Klasifikasi diatas saya buat. Klasifikasi hanya untuk menggambarkan "mata rantai" jasa freight forwarding. Praktek "mata rantai" jasa freght forwarding bisa lebih panjang atau lebih pendek.

Mahasiswa STAN, Cahya Budi Kurniawan, dalam skripsinya menggambarkan alur jasa freight forwarding seperti ini:
gambaran umum proses bisnis jasa freight forwarding
klik gambar supaya lebih jelas


PPN JASA FREIGHT FORWARDING
PPN atas jasa freight forwarding menggunakan nilai lainTarif efektif PPN atas jasa freight forwarding sebesar 1%.

Dasar hukum PPN atas jasa freight forwarding adalah Peraturan Menteri Keuangan nomor 121/PMK.03/2015.

Apa artinya tarif efektif 1%? 
Artinya forwarder wajib bayar PPN 1% dari TOTAL tagihan ke klien (shipper atau consignee).

Angka 1% itu didapat dari:
10% tarif PPN
10% nilai lain sebagai dasar pengenaan PPN. 

10% nilai lain ini bisa diartikan fee freight forwarding dan sisanya 90% dianggap sebagai biaya-biaya yang dapat direimbursment ke klien. 

Karena menggunakan nilai lain, maka forwarder tidak boleh mengkreditkan pajak masukkan jika ada. Pajak masukan yang mungkin dibayarkan terkait "mata rantai" forwarding mungkin sangat banyak.


PPh PASAL 23 JASA FREIGHT FORWARDING
Aturan PPh Pasal 23 atas jasa freight forwarding membolehkan forwarder memilih antara:

  • metode reimbursement
  • metode reinvoicing

Dasar hukum PPh Pasal 23 atas jasa freight forwarding adalah Peraturan Menteri Keuangan nomor 141/PMK.03/2015.

Poin terpenting ada di Pasal 1 ayat (3) huruf b angka 4 yaitu:
pembayaran kepada penyedia Jasa yang merupakan penggantian (reimbursement) atas biaya yang telah dibayarkan penyedia jasa kepada pihak ketiga dalam rangka pemberian jasa bersangkutan sepanjang dapat dibuktikan faktur tagihan dan/ atau bukti pembayaran yang telah dibayarkan oleh penyedia jasa kepada pihak ketiga.
Ada syarat untuk menggunakan metode reimbursement. Syarat yang dimaksud adalah "dapat dibuktikan faktur tagihan dan bukti pembayaran yang telah dibayarkan oleh forwarder kepada pihak ketiga".

○ ○ ○ ○

Tugas Singkat: Salinlah bagian bacaan tentang pajak jasa freight forwarding, dimulai dari "PPN JASA FREIGHT" dan berakhir pada "tarif efektif 1%?". Materi yang menyusul tidak diperlukan sama sekali.

Data Ditampilkan:
○ ○ ○ ○

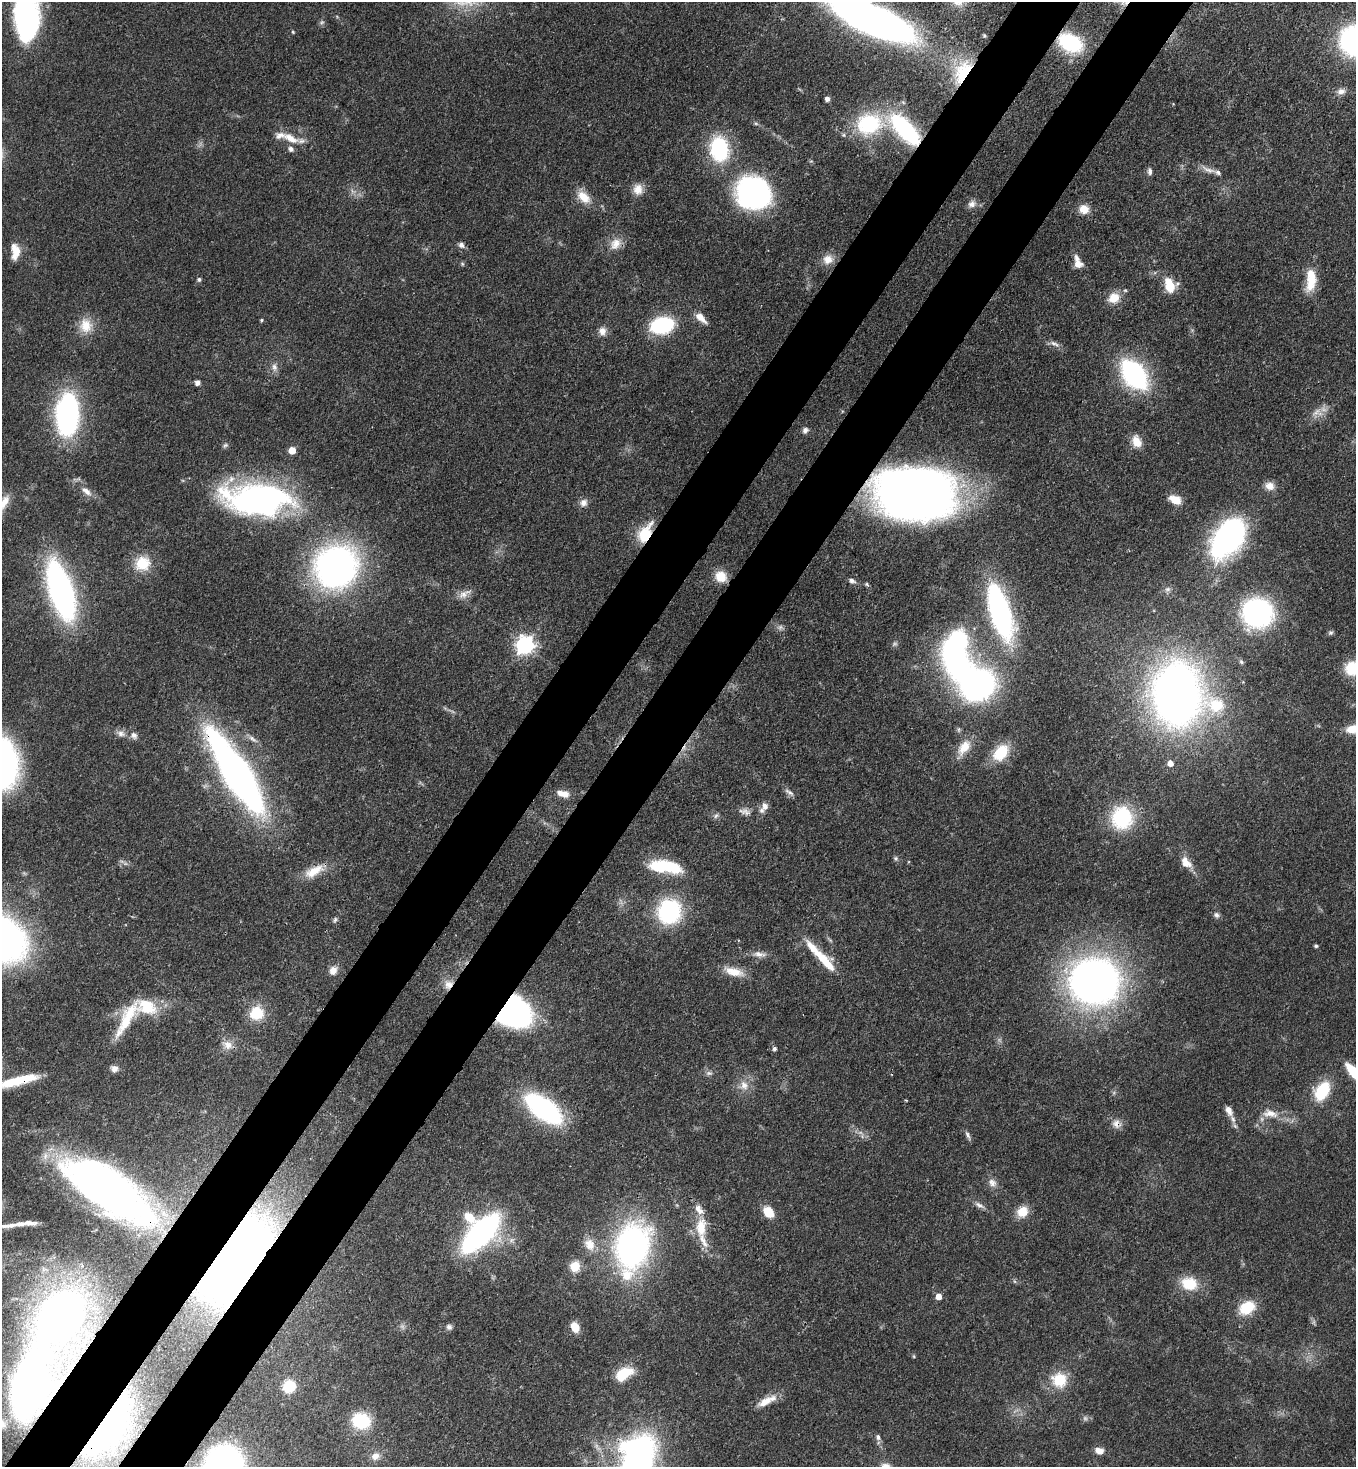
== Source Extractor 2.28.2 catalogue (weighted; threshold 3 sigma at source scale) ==
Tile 7 of 4 x 4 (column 3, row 2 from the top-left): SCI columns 2932-4285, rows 2990-4454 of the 6002 x 5979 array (HDU 1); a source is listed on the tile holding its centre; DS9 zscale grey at full resolution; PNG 1358 x 1469 px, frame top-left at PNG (2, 2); no overlay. Shown black and unused: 10% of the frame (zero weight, under 3 of 4 exposures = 7% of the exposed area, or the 3 px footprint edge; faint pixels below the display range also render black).
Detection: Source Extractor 2.28.2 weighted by HDU 2 'WHT'; one run over the whole footprint, this tile lists its part. Background 0.0889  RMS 0.0039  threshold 0.0176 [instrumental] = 3 sigma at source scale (4.5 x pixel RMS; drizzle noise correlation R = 1.50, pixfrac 1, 0.05/0.05 arcsec/px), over >= 5 px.
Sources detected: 177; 6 too faint to see at this stretch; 4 inside a brighter object's white glare — not listed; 16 inside a brighter listed object's ellipse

○ ○ ○ ○

Keluaran Lengkap:
PPN JASA FREIGHT FORWARDING
PPN atas jasa freight forwarding menggunakan nilai lainTarif efektif PPN atas jasa freight forwarding sebesar 1%.

Dasar hukum PPN atas jasa freight forwarding adalah Peraturan Menteri Keuangan nomor 121/PMK.03/2015.

Apa artinya tarif efektif 1%?